Designing such antibodies, however, remains a challenge as mutated protein targets are frequently intracellular and inaccessible to antibodies. One such key target is p53, an intracellular protein that is mutated in about half of all cancers.
Instead of targeting mutant p53 directly, researchers led by Cheng-I Wang, a Principal Investigator at A*STAR’s Singapore Immunology Network (SIgN), decided to exploit a useful feature found in cells—proteins are continually degraded into peptide fragments and displayed on the cell surface by class I molecules of the major histocompatibility complex (MHC).
While peptide-MHCs containing mutant p53 sequences are rare due to MHC-binding restrictions, elevated levels of peptide-MHCs presenting wild-type p53 peptides can potentially differentiate cancer cells from healthy cells.
“Elevated levels of these peptide-MHC complexes in cancer cells is a good surface marker that differentiates cancer cells from healthy cells, which have low basal levels of similar complexes. These peptide-MHC complexes are thus attractive targets for targeted therapy,” explained Lionel Low and Angeline Goh, SIgN researchers and co-first authors of the study.
By screening over a thousand human antibody fragments for their binding affinity to wild-type p53 peptide-MHCs, the researchers identified an antibody clone, P1C1, which displayed strong binding affinity and low non-specific binding.
Through affinity maturation, they selected for P1C1TM, a high-affinity binder that accumulated in the tumors of mice expressing mutant p53. It also facilitated antibody-dependent cellular cytotoxicity against mutant p53 expressing-tumor cell lines in vitro.
As a proof of concept to show that P1C1TM can act a drug delivery carrier, the team attached a cytotoxic drug to the antibody and showed that the drug-antibody conjugate inhibited the growth of mutant p53-expressing tumors in a xenograft mouse model.

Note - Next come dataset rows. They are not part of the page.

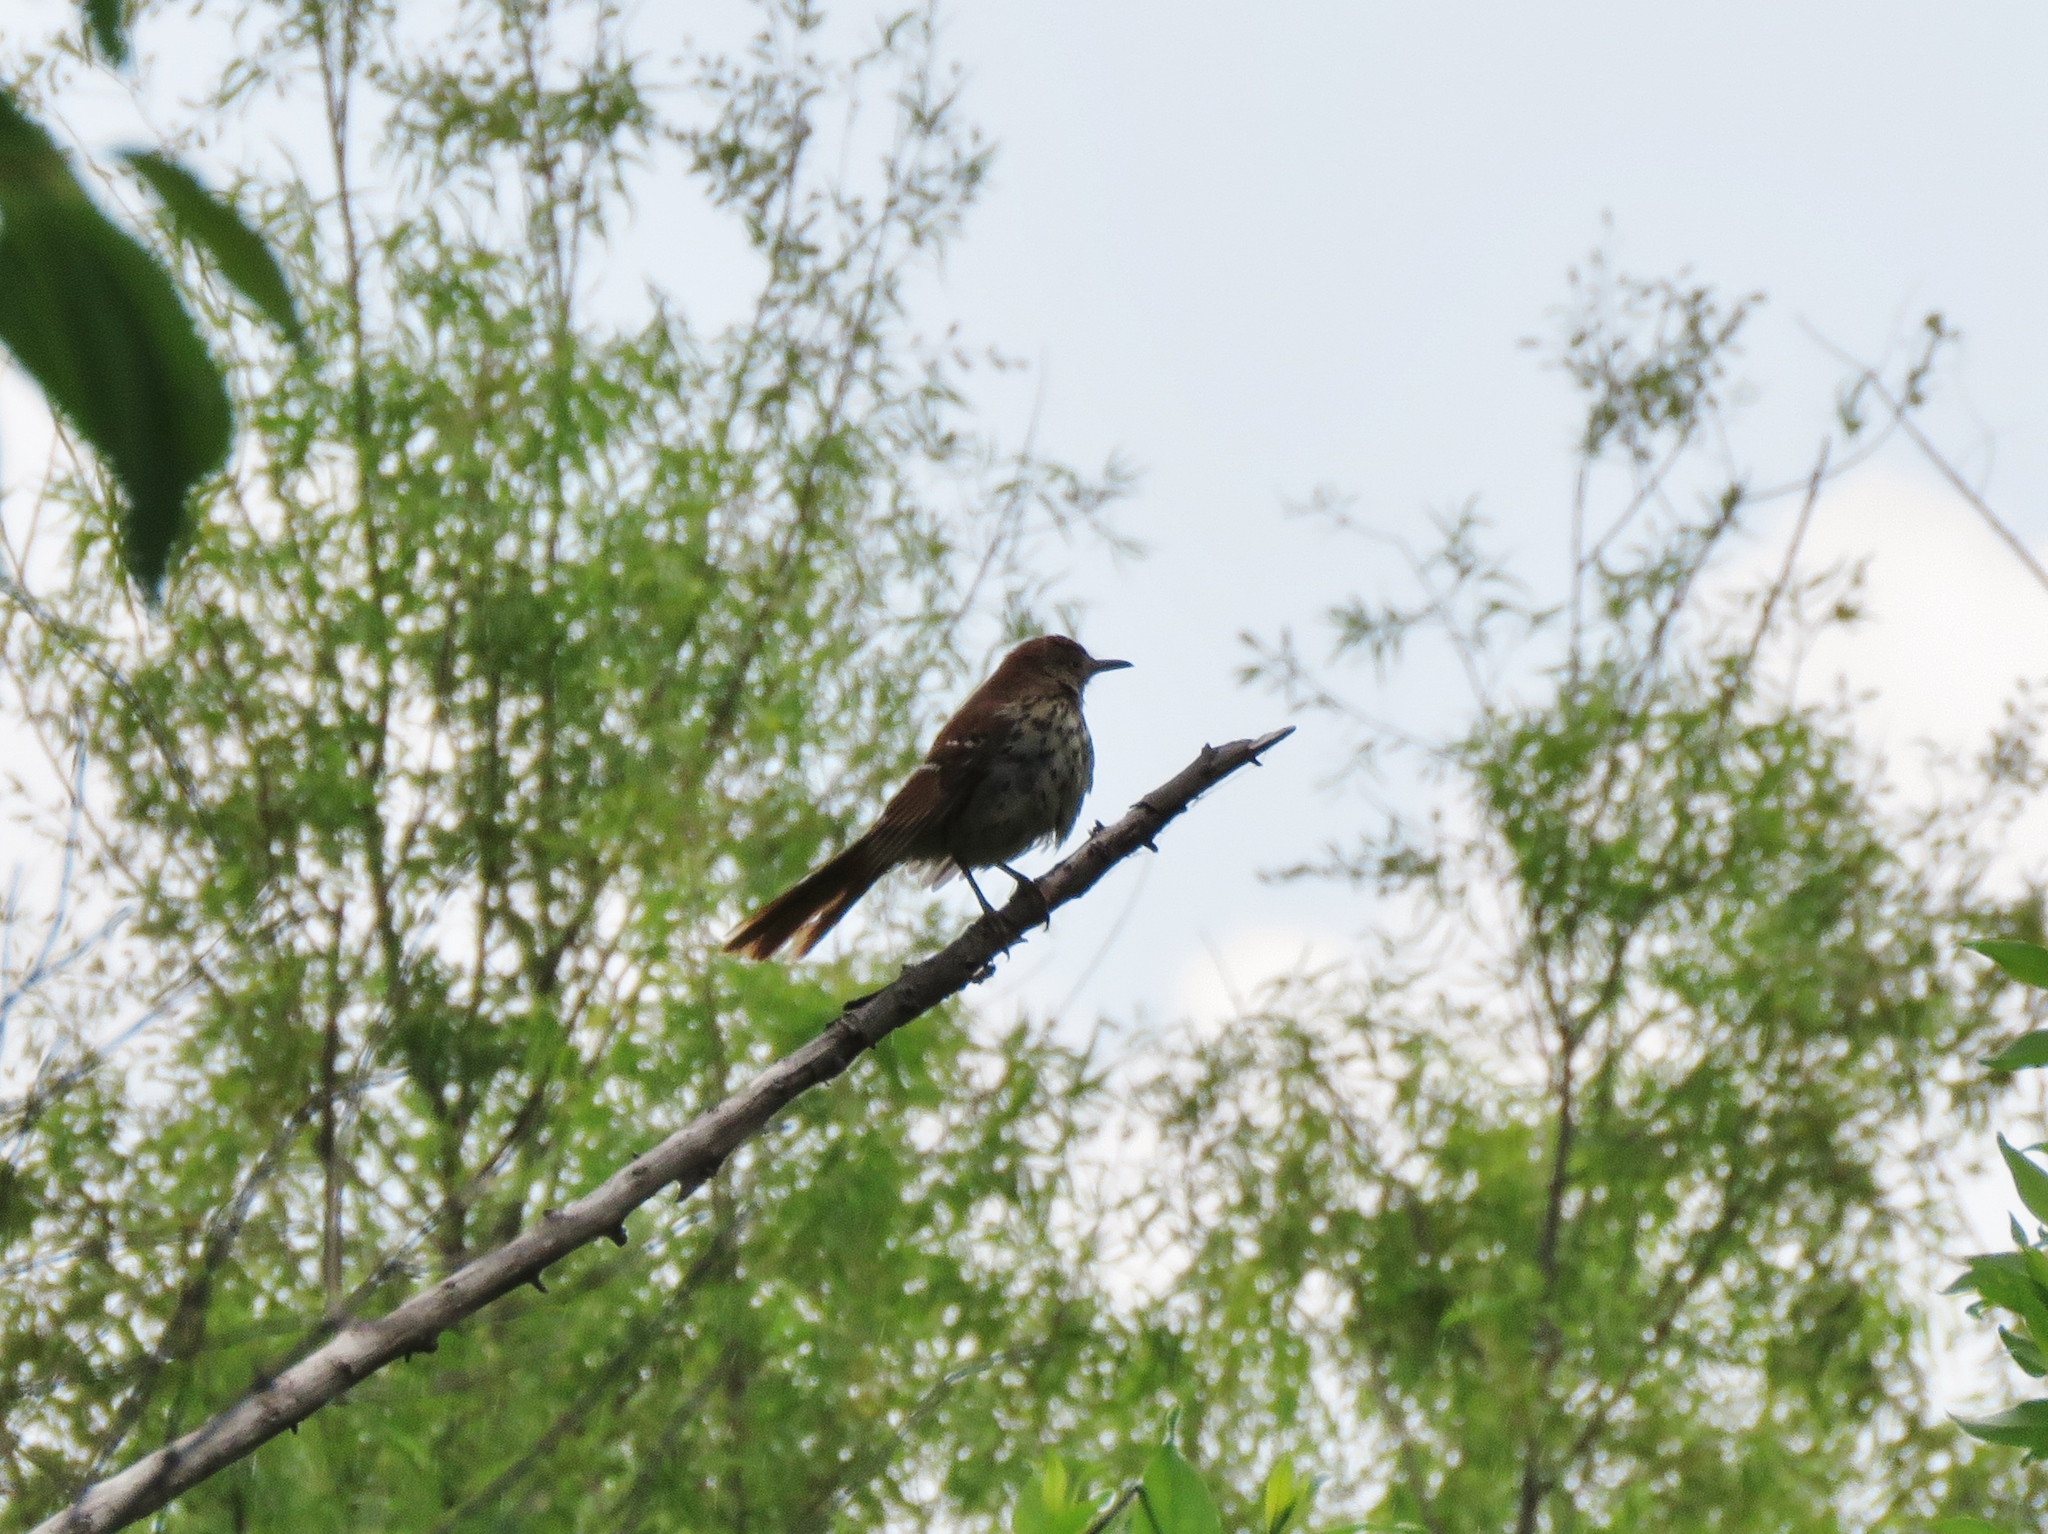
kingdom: Animalia
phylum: Chordata
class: Aves
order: Passeriformes
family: Mimidae
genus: Toxostoma
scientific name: Toxostoma rufum
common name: Brown thrasher
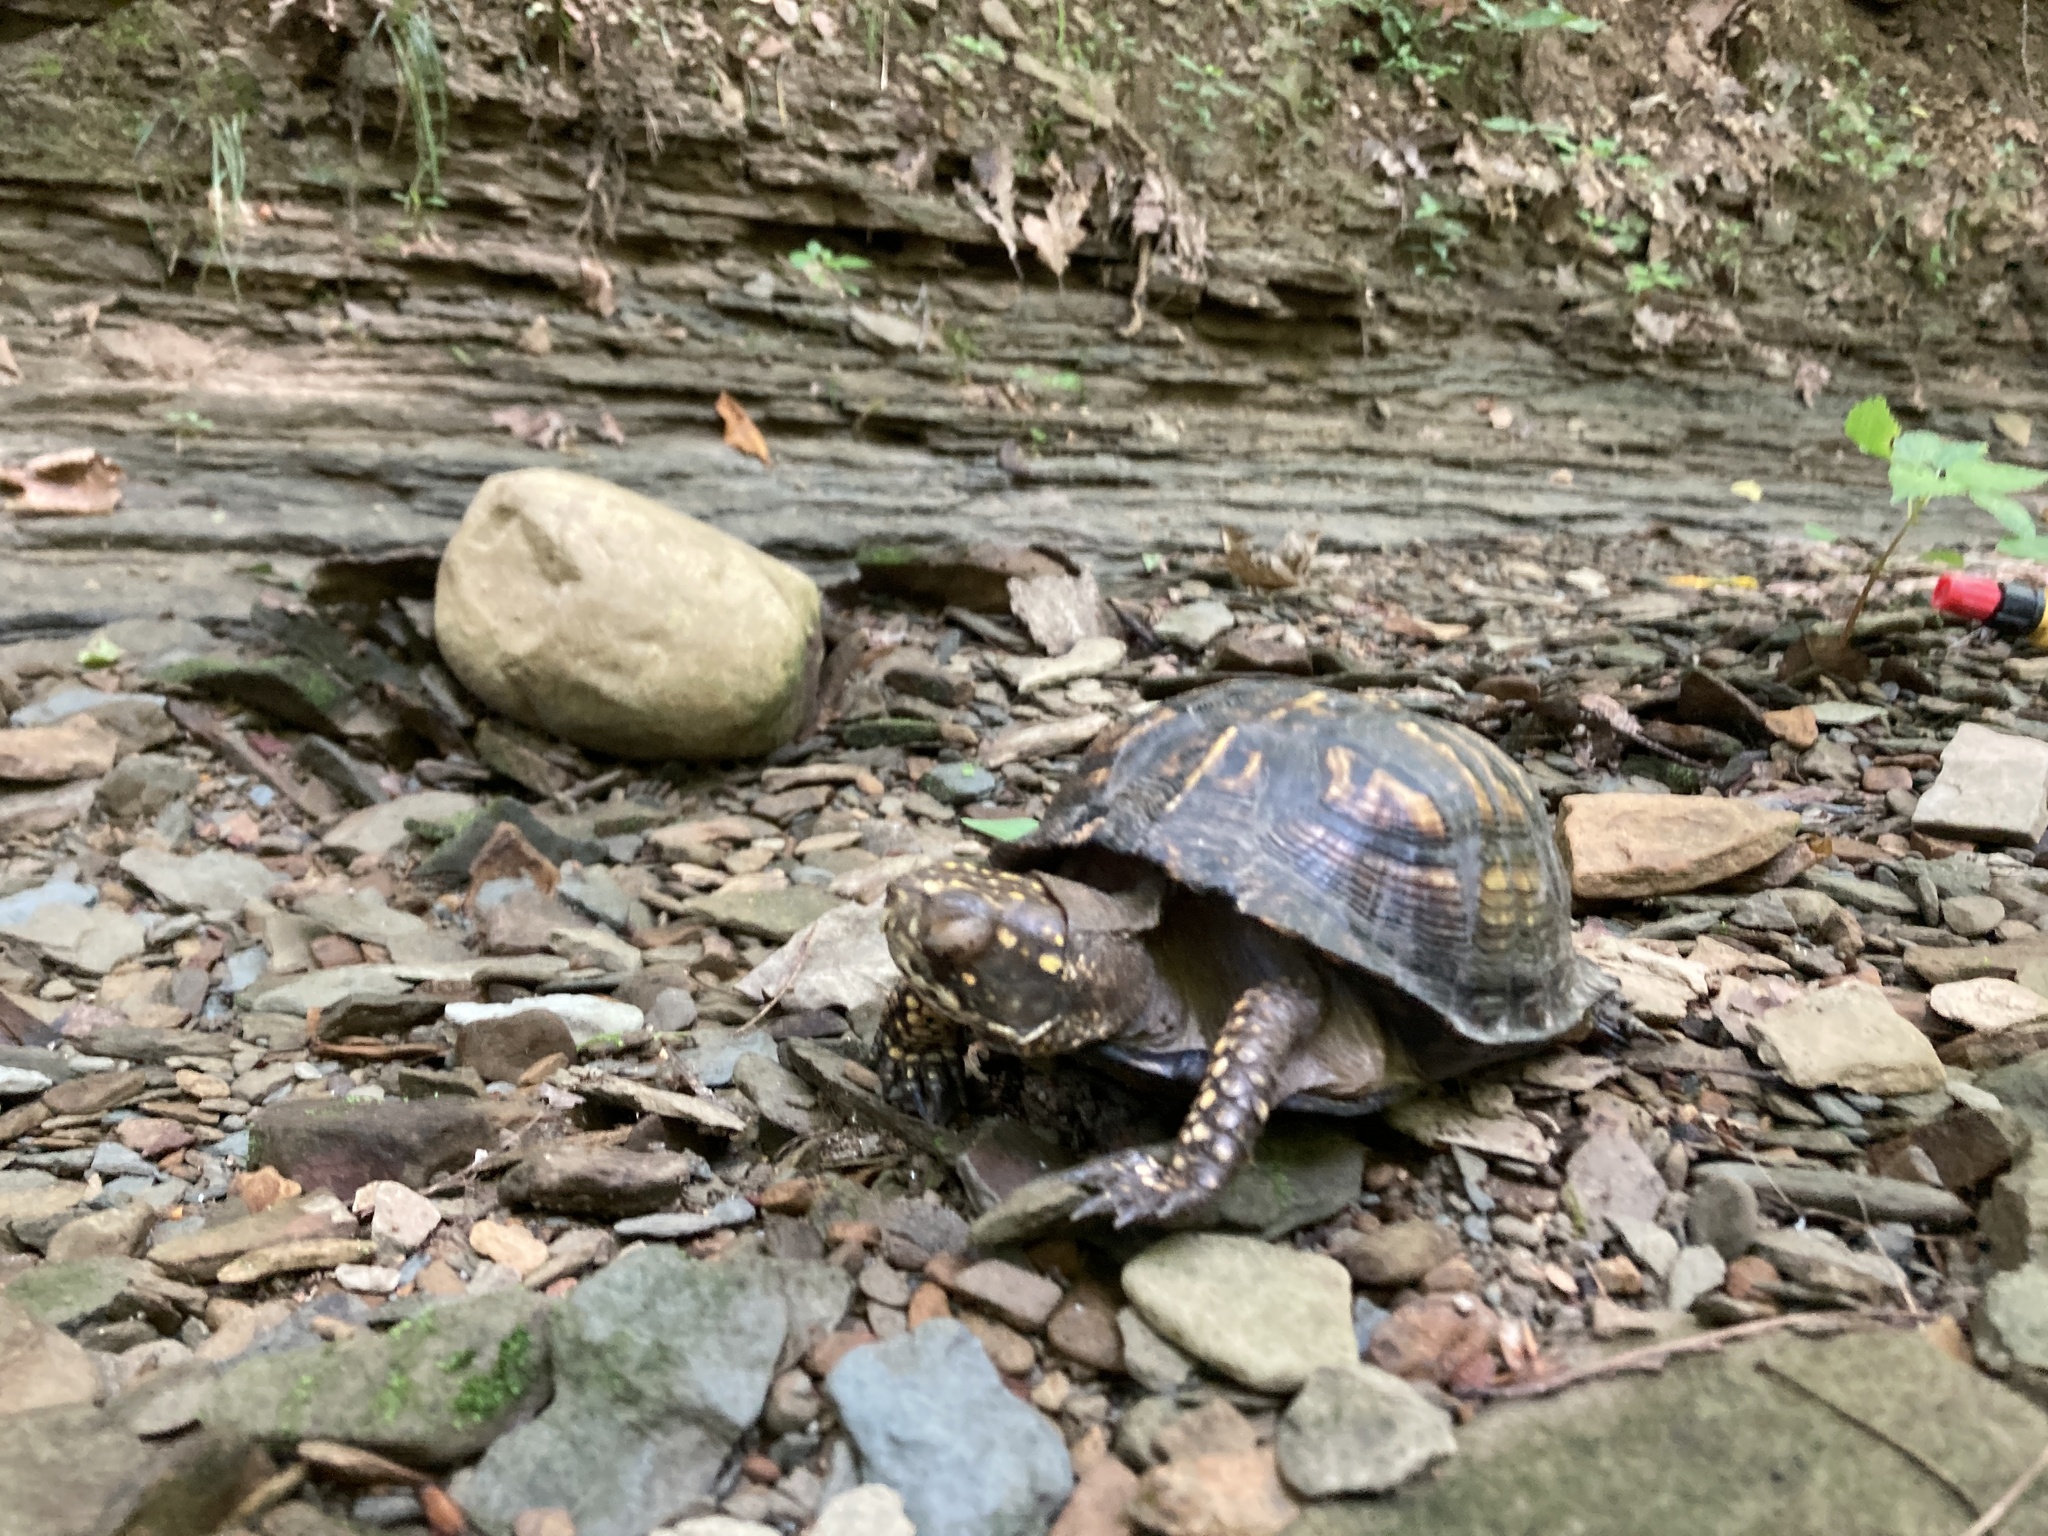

The research team has filed for a patent covering P1C1TM and is now conducting further research into their antibody technology for potential clinical commercialization.
“Other intracellular proteins can potentially be targeted with the same approach, opening up a whole range of possible therapeutic targets that were previously ‘undruggable,’” Low shared.
The A*STAR-affiliated researchers contributing to this research are from the Singapore Immunology Network (SIgN).